• **Task to complete**: Line by line, transcribe the records exactly.

Collected data
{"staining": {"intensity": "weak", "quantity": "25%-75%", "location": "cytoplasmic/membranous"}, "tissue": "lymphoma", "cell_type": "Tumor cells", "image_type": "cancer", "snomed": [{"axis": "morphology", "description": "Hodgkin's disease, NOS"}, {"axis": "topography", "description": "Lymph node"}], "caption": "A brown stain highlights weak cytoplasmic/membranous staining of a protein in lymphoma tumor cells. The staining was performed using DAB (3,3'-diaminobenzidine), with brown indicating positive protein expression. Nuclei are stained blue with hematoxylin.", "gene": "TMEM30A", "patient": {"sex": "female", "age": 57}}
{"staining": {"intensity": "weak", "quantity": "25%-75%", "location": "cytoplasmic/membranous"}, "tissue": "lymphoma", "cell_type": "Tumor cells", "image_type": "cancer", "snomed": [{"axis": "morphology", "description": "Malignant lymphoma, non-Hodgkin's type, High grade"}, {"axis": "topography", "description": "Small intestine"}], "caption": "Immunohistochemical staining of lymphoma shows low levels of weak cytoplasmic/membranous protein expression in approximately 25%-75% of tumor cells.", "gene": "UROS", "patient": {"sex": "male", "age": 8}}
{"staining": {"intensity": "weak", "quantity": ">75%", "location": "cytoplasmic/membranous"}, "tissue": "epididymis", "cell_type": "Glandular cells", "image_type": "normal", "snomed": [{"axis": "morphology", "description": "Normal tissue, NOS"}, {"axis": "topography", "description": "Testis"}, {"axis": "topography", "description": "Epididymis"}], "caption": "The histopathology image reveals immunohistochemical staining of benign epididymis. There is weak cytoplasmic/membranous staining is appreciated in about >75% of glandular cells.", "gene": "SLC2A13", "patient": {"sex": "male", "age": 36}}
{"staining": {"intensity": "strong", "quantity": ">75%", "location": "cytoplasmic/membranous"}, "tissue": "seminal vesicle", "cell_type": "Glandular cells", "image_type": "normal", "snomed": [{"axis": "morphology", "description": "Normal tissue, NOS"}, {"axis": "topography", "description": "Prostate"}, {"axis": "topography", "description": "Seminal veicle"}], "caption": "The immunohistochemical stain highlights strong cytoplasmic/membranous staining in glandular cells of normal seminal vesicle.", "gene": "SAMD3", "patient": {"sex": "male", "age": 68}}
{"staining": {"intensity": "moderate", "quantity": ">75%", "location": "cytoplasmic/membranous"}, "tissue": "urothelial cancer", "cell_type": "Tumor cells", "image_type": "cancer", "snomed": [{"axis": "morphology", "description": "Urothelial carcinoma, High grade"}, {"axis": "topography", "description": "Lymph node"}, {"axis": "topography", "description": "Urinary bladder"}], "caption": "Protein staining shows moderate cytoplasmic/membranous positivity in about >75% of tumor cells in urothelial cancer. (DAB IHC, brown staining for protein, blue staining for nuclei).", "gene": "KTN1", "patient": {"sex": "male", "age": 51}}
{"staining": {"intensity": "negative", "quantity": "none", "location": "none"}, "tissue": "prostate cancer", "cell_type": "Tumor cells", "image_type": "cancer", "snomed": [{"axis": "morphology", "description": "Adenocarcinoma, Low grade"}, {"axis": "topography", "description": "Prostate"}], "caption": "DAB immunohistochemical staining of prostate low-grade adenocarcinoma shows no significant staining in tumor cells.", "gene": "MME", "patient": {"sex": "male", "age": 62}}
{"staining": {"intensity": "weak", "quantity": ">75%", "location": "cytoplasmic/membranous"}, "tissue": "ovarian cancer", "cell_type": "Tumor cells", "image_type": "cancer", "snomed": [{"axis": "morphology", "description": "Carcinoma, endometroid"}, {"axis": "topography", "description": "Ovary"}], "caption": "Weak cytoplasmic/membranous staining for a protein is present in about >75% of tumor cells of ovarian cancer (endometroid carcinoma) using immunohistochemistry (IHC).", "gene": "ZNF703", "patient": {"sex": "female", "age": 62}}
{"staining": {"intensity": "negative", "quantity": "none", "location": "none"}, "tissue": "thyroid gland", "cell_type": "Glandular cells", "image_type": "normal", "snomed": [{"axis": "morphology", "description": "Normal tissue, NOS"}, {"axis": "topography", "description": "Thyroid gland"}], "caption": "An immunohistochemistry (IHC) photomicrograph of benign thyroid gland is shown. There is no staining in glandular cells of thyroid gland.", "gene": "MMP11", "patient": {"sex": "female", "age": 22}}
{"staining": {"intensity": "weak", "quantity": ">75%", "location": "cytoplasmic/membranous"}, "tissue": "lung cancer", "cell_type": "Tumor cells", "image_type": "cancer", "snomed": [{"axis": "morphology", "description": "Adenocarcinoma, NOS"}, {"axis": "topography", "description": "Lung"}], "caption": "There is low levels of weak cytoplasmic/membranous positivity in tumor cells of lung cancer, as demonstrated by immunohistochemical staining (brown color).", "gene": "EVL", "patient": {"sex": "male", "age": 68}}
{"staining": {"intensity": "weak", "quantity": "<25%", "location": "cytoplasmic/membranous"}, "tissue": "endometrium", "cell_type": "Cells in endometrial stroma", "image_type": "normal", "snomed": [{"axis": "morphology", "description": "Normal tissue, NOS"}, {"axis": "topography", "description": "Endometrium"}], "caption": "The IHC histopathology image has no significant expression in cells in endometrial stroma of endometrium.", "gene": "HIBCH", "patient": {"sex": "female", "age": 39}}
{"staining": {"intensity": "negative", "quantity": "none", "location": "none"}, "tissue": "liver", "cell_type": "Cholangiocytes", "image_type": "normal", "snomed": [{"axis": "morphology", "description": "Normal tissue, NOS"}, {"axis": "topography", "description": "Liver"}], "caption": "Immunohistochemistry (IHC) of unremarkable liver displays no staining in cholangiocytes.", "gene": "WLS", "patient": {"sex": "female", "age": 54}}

• **Output below**:
{"staining": {"intensity": "weak", "quantity": "25%-75%", "location": "cytoplasmic/membranous"}, "tissue": "lymphoma", "cell_type": "Tumor cells", "image_type": "cancer", "snomed": [{"axis": "morphology", "description": "Hodgkin's disease, NOS"}, {"axis": "topography", "description": "Lymph node"}], "caption": "A brown stain highlights weak cytoplasmic/membranous staining of a protein in lymphoma tumor cells. The staining was performed using DAB (3,3'-diaminobenzidine), with brown indicating positive protein expression. Nuclei are stained blue with hematoxylin.", "gene": "TMEM30A", "patient": {"sex": "female", "age": 57}}
{"staining": {"intensity": "weak", "quantity": "25%-75%", "location": "cytoplasmic/membranous"}, "tissue": "lymphoma", "cell_type": "Tumor cells", "image_type": "cancer", "snomed": [{"axis": "morphology", "description": "Malignant lymphoma, non-Hodgkin's type, High grade"}, {"axis": "topography", "description": "Small intestine"}], "caption": "Immunohistochemical staining of lymphoma shows low levels of weak cytoplasmic/membranous protein expression in approximately 25%-75% of tumor cells.", "gene": "UROS", "patient": {"sex": "male", "age": 8}}
{"staining": {"intensity": "weak", "quantity": ">75%", "location": "cytoplasmic/membranous"}, "tissue": "epididymis", "cell_type": "Glandular cells", "image_type": "normal", "snomed": [{"axis": "morphology", "description": "Normal tissue, NOS"}, {"axis": "topography", "description": "Testis"}, {"axis": "topography", "description": "Epididymis"}], "caption": "The histopathology image reveals immunohistochemical staining of benign epididymis. There is weak cytoplasmic/membranous staining is appreciated in about >75% of glandular cells.", "gene": "SLC2A13", "patient": {"sex": "male", "age": 36}}
{"staining": {"intensity": "strong", "quantity": ">75%", "location": "cytoplasmic/membranous"}, "tissue": "seminal vesicle", "cell_type": "Glandular cells", "image_type": "normal", "snomed": [{"axis": "morphology", "description": "Normal tissue, NOS"}, {"axis": "topography", "description": "Prostate"}, {"axis": "topography", "description": "Seminal veicle"}], "caption": "The immunohistochemical stain highlights strong cytoplasmic/membranous staining in glandular cells of normal seminal vesicle.", "gene": "SAMD3", "patient": {"sex": "male", "age": 68}}
{"staining": {"intensity": "moderate", "quantity": ">75%", "location": "cytoplasmic/membranous"}, "tissue": "urothelial cancer", "cell_type": "Tumor cells", "image_type": "cancer", "snomed": [{"axis": "morphology", "description": "Urothelial carcinoma, High grade"}, {"axis": "topography", "description": "Lymph node"}, {"axis": "topography", "description": "Urinary bladder"}], "caption": "Protein staining shows moderate cytoplasmic/membranous positivity in about >75% of tumor cells in urothelial cancer. (DAB IHC, brown staining for protein, blue staining for nuclei).", "gene": "KTN1", "patient": {"sex": "male", "age": 51}}
{"staining": {"intensity": "negative", "quantity": "none", "location": "none"}, "tissue": "prostate cancer", "cell_type": "Tumor cells", "image_type": "cancer", "snomed": [{"axis": "morphology", "description": "Adenocarcinoma, Low grade"}, {"axis": "topography", "description": "Prostate"}], "caption": "DAB immunohistochemical staining of prostate low-grade adenocarcinoma shows no significant staining in tumor cells.", "gene": "MME", "patient": {"sex": "male", "age": 62}}
{"staining": {"intensity": "weak", "quantity": ">75%", "location": "cytoplasmic/membranous"}, "tissue": "ovarian cancer", "cell_type": "Tumor cells", "image_type": "cancer", "snomed": [{"axis": "morphology", "description": "Carcinoma, endometroid"}, {"axis": "topography", "description": "Ovary"}], "caption": "Weak cytoplasmic/membranous staining for a protein is present in about >75% of tumor cells of ovarian cancer (endometroid carcinoma) using immunohistochemistry (IHC).", "gene": "ZNF703", "patient": {"sex": "female", "age": 62}}
{"staining": {"intensity": "negative", "quantity": "none", "location": "none"}, "tissue": "thyroid gland", "cell_type": "Glandular cells", "image_type": "normal", "snomed": [{"axis": "morphology", "description": "Normal tissue, NOS"}, {"axis": "topography", "description": "Thyroid gland"}], "caption": "An immunohistochemistry (IHC) photomicrograph of benign thyroid gland is shown. There is no staining in glandular cells of thyroid gland.", "gene": "MMP11", "patient": {"sex": "female", "age": 22}}
{"staining": {"intensity": "weak", "quantity": ">75%", "location": "cytoplasmic/membranous"}, "tissue": "lung cancer", "cell_type": "Tumor cells", "image_type": "cancer", "snomed": [{"axis": "morphology", "description": "Adenocarcinoma, NOS"}, {"axis": "topography", "description": "Lung"}], "caption": "There is low levels of weak cytoplasmic/membranous positivity in tumor cells of lung cancer, as demonstrated by immunohistochemical staining (brown color).", "gene": "EVL", "patient": {"sex": "male", "age": 68}}
{"staining": {"intensity": "weak", "quantity": "<25%", "location": "cytoplasmic/membranous"}, "tissue": "endometrium", "cell_type": "Cells in endometrial stroma", "image_type": "normal", "snomed": [{"axis": "morphology", "description": "Normal tissue, NOS"}, {"axis": "topography", "description": "Endometrium"}], "caption": "The IHC histopathology image has no significant expression in cells in endometrial stroma of endometrium.", "gene": "HIBCH", "patient": {"sex": "female", "age": 39}}
{"staining": {"intensity": "negative", "quantity": "none", "location": "none"}, "tissue": "liver", "cell_type": "Cholangiocytes", "image_type": "normal", "snomed": [{"axis": "morphology", "description": "Normal tissue, NOS"}, {"axis": "topography", "description": "Liver"}], "caption": "Immunohistochemistry (IHC) of unremarkable liver displays no staining in cholangiocytes.", "gene": "WLS", "patient": {"sex": "female", "age": 54}}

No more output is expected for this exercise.